ACTIVITY: The entire listing that follows must be repeated exactly, pictures excluded.

WORKING DATA:
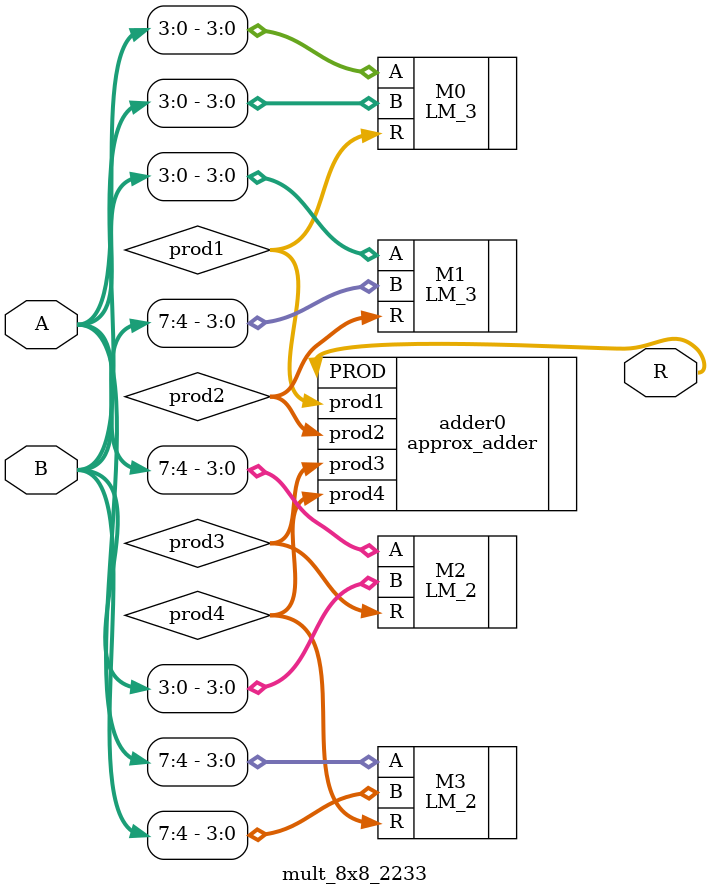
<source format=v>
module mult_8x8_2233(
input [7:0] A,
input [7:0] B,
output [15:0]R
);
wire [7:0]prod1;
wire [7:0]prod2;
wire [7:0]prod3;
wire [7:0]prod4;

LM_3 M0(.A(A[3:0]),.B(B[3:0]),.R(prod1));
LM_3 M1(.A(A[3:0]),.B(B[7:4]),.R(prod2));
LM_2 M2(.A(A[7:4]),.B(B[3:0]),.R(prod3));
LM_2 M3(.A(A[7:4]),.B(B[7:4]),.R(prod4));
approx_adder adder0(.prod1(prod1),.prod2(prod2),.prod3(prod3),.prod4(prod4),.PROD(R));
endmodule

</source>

SOLUTION TO THIS TASK:
<source format=v>
module mult_8x8_2233(
input [7:0] A,
input [7:0] B,
output [15:0]R
);
wire [7:0]prod1;
wire [7:0]prod2;
wire [7:0]prod3;
wire [7:0]prod4;

LM_3 M0(.A(A[3:0]),.B(B[3:0]),.R(prod1));
LM_3 M1(.A(A[3:0]),.B(B[7:4]),.R(prod2));
LM_2 M2(.A(A[7:4]),.B(B[3:0]),.R(prod3));
LM_2 M3(.A(A[7:4]),.B(B[7:4]),.R(prod4));
approx_adder adder0(.prod1(prod1),.prod2(prod2),.prod3(prod3),.prod4(prod4),.PROD(R));
endmodule

</source>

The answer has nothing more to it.